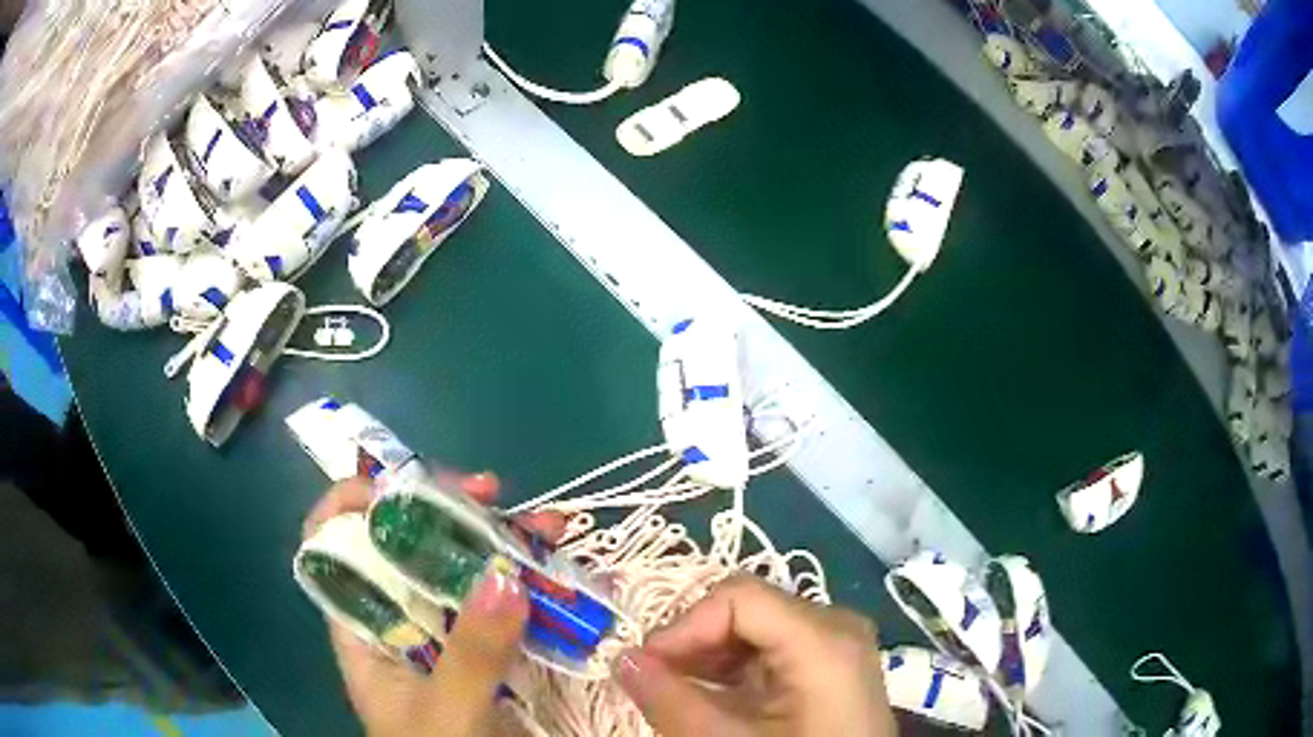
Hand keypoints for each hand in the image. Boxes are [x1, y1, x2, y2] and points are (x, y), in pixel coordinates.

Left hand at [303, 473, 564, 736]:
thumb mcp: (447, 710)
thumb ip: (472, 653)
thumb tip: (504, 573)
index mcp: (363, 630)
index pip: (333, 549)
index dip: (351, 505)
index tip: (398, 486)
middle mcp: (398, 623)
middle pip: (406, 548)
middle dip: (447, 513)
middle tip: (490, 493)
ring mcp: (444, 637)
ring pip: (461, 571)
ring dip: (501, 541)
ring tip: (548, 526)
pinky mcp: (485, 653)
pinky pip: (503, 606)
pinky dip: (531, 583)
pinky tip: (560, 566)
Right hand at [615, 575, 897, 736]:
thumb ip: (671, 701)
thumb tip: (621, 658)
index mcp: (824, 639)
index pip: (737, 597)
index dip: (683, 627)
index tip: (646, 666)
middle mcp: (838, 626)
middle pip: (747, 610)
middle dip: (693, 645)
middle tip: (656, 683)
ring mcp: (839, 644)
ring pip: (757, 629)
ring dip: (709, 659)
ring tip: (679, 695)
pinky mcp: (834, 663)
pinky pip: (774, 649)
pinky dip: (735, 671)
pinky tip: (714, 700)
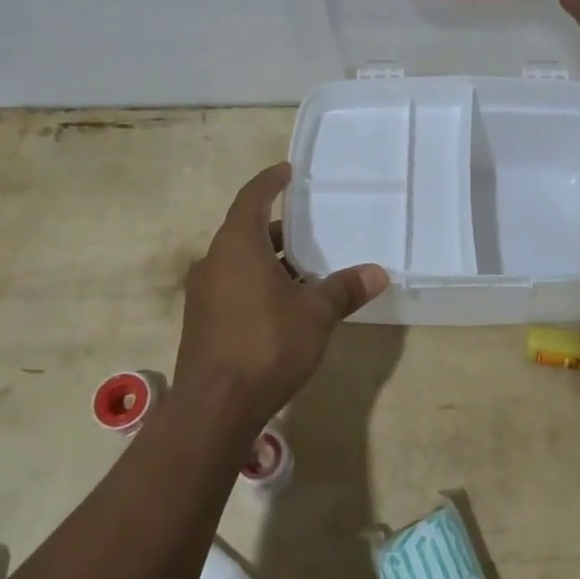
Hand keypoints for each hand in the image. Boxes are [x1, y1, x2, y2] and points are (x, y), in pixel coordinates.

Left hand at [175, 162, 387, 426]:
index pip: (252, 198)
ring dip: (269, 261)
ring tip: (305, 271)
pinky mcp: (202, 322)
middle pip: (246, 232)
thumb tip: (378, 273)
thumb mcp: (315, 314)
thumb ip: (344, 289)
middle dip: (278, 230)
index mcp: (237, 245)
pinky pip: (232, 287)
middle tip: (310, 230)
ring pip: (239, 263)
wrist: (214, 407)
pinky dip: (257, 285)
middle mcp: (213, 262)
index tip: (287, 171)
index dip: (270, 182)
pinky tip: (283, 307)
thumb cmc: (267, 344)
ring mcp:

[PROBLEM DETAILS] Word for word, restate all of the material, omitting the images.

[OUTPUT BELOW]
Hand keypoints for each hand in the image. Boxes are [x1, y1, x2, y2] and points are (x, y), in pixel coordinates.

Left hand at [303, 473, 564, 736]:
thumb mcp: (447, 710)
thumb ip: (472, 653)
thumb tip: (504, 573)
index mcp: (363, 630)
index pip: (333, 549)
index dip: (351, 505)
index tip: (398, 486)
middle mcp: (398, 623)
middle pip: (406, 548)
middle dip: (447, 513)
middle tip: (490, 493)
ring mcp: (444, 637)
ring pip: (461, 571)
ring dip: (501, 541)
ring tip: (548, 526)
pinky mcp: (485, 653)
pinky pip: (503, 606)
pinky dip: (531, 583)
pinky tip: (560, 566)
Right hand at [615, 575, 897, 736]:
thumb ip: (671, 701)
thumb tip: (621, 658)
index mcp: (824, 639)
index pip: (737, 597)
index dip: (683, 627)
index tip: (646, 666)
middle mcp: (838, 626)
middle pip: (747, 610)
middle dip: (693, 645)
middle tip: (656, 683)
ring mcp: (839, 644)
ring pip: (757, 629)
ring dip: (709, 659)
ring tip: (679, 695)
pinky mcp: (834, 663)
pinky pip: (774, 649)
pinky dip: (735, 671)
pinky tip: (714, 700)
Hand keypoints for each hand in the image. Boxes are [x1, y1, x2, y2] and points are (x, y), in pixel coordinates.

Left hand at [175, 162, 387, 426]:
index pip: (252, 198)
ring dip: (269, 261)
ring tip: (305, 271)
pinky mcp: (202, 322)
middle pip: (246, 232)
thumb tip: (378, 273)
thumb mcp: (315, 314)
thumb ip: (344, 289)
middle dip: (278, 230)
index mcp: (237, 245)
pinky pip: (232, 287)
middle tip: (310, 230)
ring pip: (239, 263)
wrist: (214, 407)
pinky dip: (257, 285)
middle mcp: (213, 262)
index tip: (287, 171)
index dip: (270, 182)
pinky tip: (283, 307)
thumb cmc: (267, 344)
ring mcp:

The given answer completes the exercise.